The answer must be every line below that holds the word "Point".

[Data extracts Boundary: Start]

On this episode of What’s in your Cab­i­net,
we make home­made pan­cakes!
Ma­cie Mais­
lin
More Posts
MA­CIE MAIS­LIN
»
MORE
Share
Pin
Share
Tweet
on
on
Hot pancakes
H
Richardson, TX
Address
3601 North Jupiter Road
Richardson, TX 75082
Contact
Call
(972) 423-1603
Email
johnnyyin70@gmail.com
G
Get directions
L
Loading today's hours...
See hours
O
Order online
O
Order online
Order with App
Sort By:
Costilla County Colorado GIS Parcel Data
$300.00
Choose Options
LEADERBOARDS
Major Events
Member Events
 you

[Data extracts Boundary: End]
[Data extracts Boundary: Start]

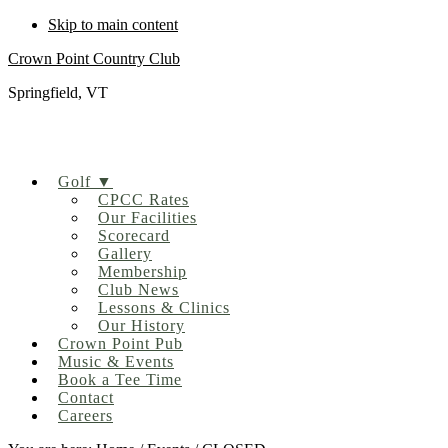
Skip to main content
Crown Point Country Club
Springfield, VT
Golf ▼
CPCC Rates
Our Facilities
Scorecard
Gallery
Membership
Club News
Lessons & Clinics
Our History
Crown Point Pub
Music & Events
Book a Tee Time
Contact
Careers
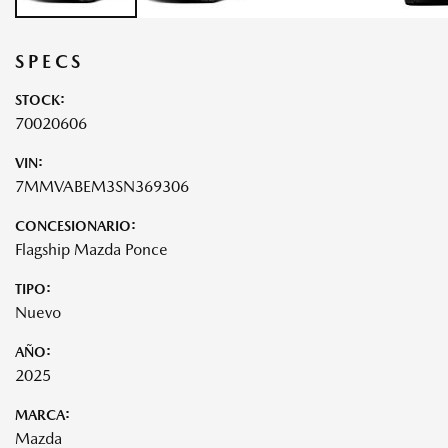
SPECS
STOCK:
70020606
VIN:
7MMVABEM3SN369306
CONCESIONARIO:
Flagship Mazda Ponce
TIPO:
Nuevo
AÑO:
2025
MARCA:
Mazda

[Data extracts Boundary: End]

* Answer to the problem:
Crown Point Country Club
Crown Point Pub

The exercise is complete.